### Texte extrait
———

Belgique | Belgique, Cour de cassation, 29 janvier 2021, F.19.0030.N


N° F.19.0030.N
ÉTAT BELGE, représenté par le ministre des Finances,
contre
1. C.V.,
2. C.D.,
Me Huguette Geinger, avocat à la Cour de cassation.
I. La procédure devant la Cour
Le pourvoi en cassation est dirigé contre l’arrêt rendu le 5 juin 2018 par la cour d’appel de Gand.
Le 14 mai 2020, l’avocat général Johan Van der Fraenen a déposé des conclusions au greffe.
Le conseiller Bart Wylleman a fait rapport et l’avocat général Johan Van der Fraenen a été entendu en ses conclusions.
II. Le moyen de cassation
Dans la requête en

cassation, jointe au présent arrêt en copie certifiée conforme, le demandeur présente un moyen.
III. La ...

N° F.19.0030.N
ÉTAT BELGE, représenté par le ministre des Finances,
contre
1. C.V.,
2. C.D.,
Me Huguette Geinger, avocat à la Cour de cassation.

———

### Données fournies
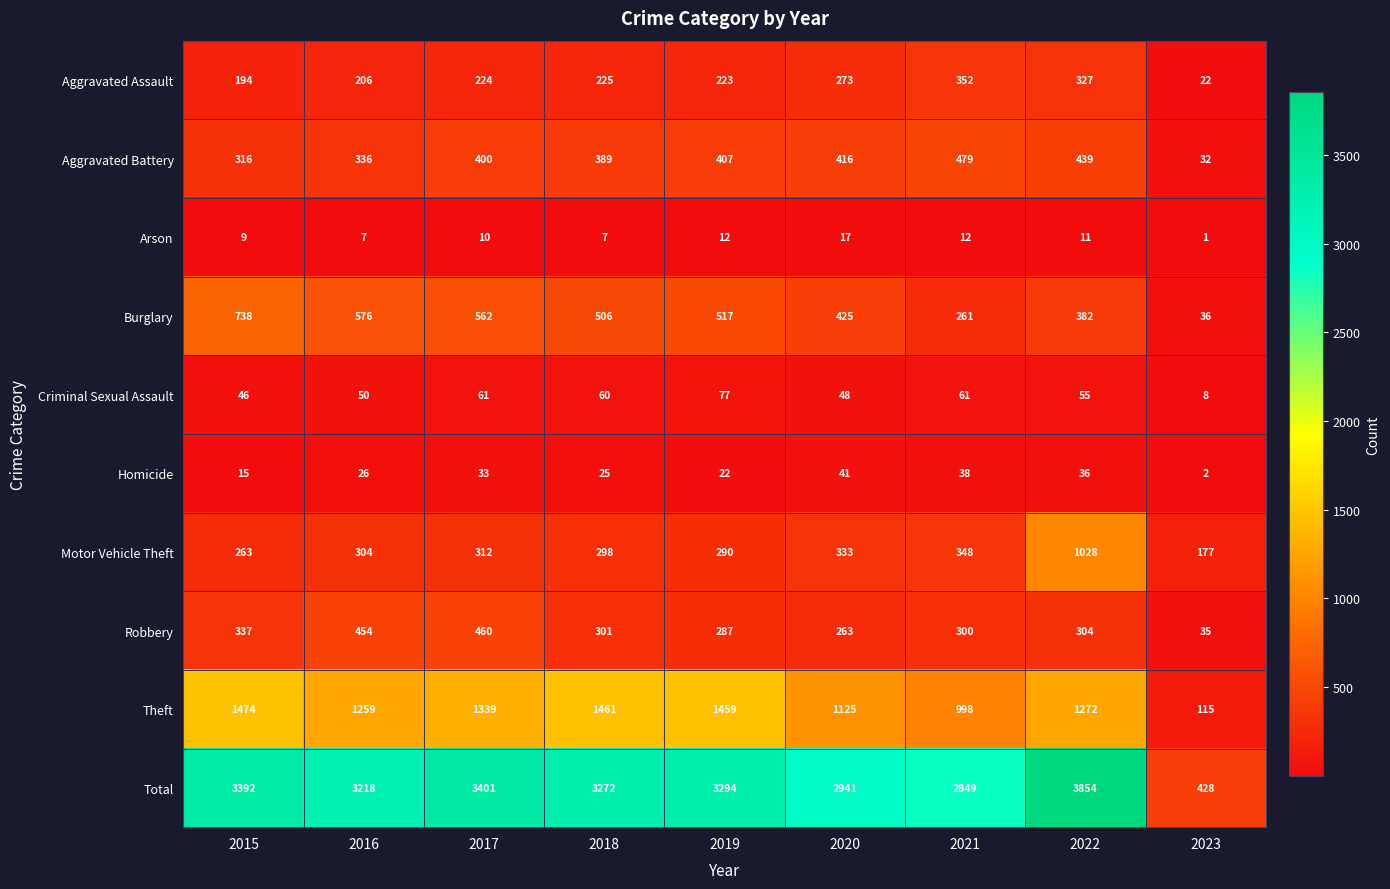

How many values in the Arson series are below 10?

4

———

### Consigne
Transcrivez sans rien modifier le passage de l'arrêt situé entre « Le 14 mai 2020, l’avocat » et « en ses conclusions. », ces deux segments inclus. Les lignes ci-dessus constituent un matériau distinct de l'arrêt.

### Corrigé
Le 14 mai 2020, l’avocat général Johan Van der Fraenen a déposé des conclusions au greffe.
Le conseiller Bart Wylleman a fait rapport et l’avocat général Johan Van der Fraenen a été entendu en ses conclusions.